The most stunning performance comes from Rodriguez as Skelly; instead of the "deep, mangled, growling, almost drunken voice" in the original stage directions, he finds a higher-pitched sort of howl in the character's speech that teeters ambiguously on a tightrope between confidence and terror. Rodriguez delivers a riveting extended monologue, a centerpiece of the second act wherein his use of timing and gesture signals an outstanding and disciplined talent.

Skelly and Mary (played with appropriate chaos by Van Horn, supplemented by Shapiro's concerned Nelly), the two characters with the least of their minds left, seem to comprehend Eldritch better than the others. "People talk but they don't know - it's them that's the bastards," Skelly says simply. "I don't want to go up there," says Mary, afraid to be stuck in her room. "The evil town is all around me up there." But even Mary can't stop herself telling people that her daughter beats her.

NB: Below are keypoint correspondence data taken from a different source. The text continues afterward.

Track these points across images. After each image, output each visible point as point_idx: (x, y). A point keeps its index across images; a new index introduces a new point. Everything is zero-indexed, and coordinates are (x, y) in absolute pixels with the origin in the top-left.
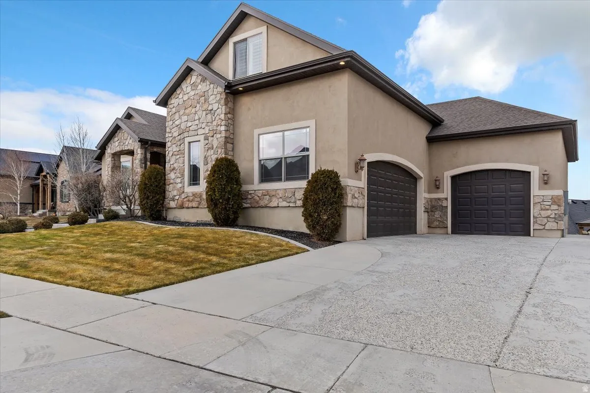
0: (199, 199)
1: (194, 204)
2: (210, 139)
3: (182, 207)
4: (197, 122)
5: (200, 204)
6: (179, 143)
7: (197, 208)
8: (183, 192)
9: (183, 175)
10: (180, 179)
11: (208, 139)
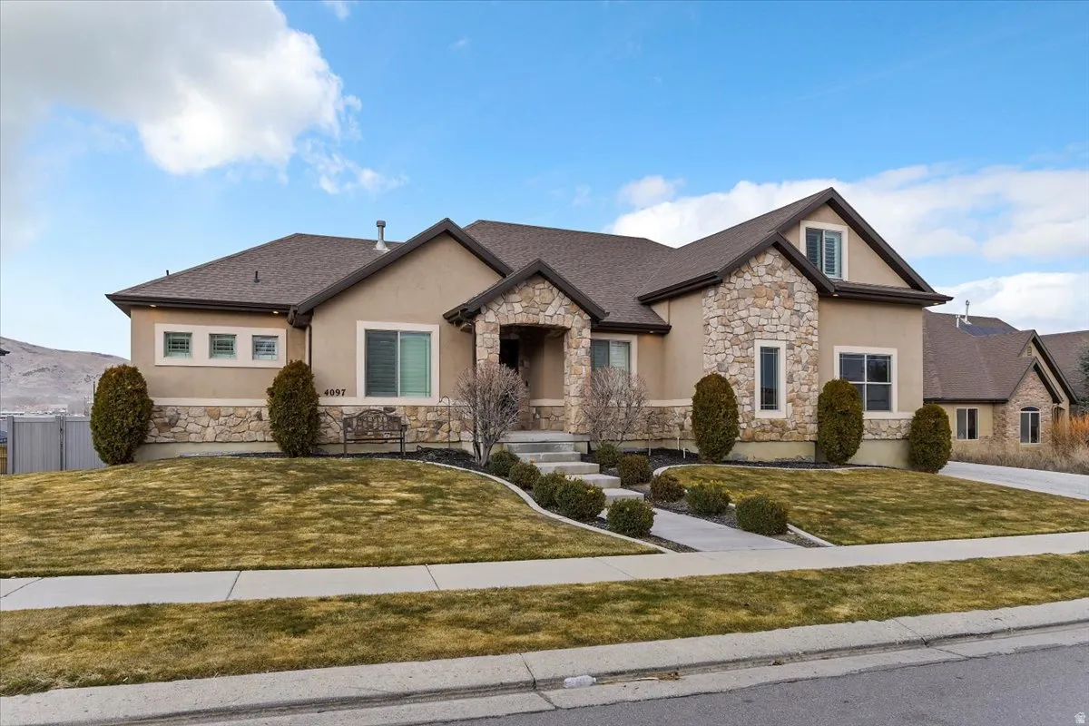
0: (780, 429)
1: (774, 436)
2: (796, 349)
3: (752, 440)
4: (775, 322)
5: (782, 435)
6: (746, 345)
7: (779, 441)
8: (753, 419)
9: (752, 393)
10: (748, 399)
11: (793, 349)
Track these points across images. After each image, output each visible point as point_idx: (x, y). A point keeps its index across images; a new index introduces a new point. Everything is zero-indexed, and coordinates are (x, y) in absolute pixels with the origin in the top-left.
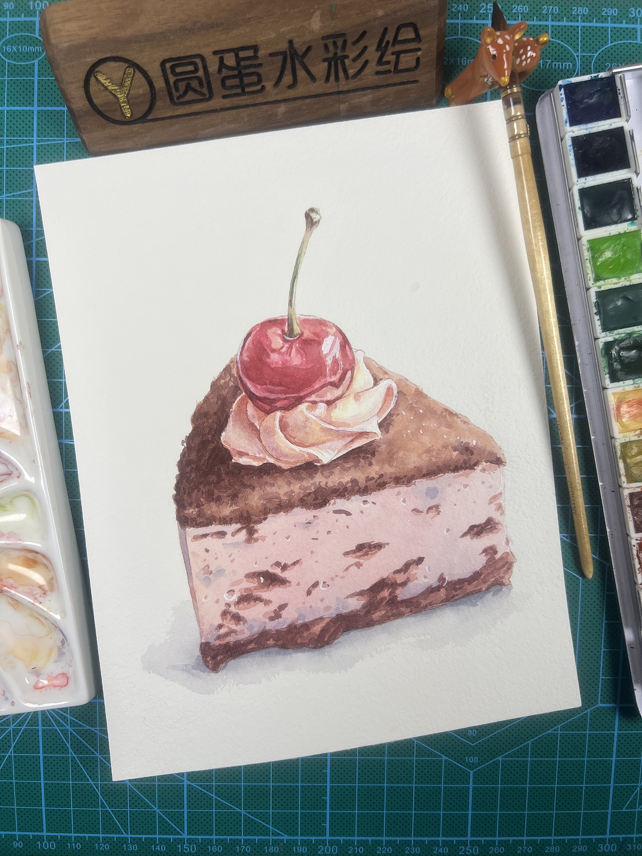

The jabber amongst the township, when taken at face value, echoes the typical gossip one might find in a tabloid; but when scattered and reassembled, it reveals an obscured, melancholy poetry. Few in Eldritch are innocent of tossing these lyrical stories at one another, and as the town's layer of rime collapses under is own weight, its population is rendered both exposed and speechless.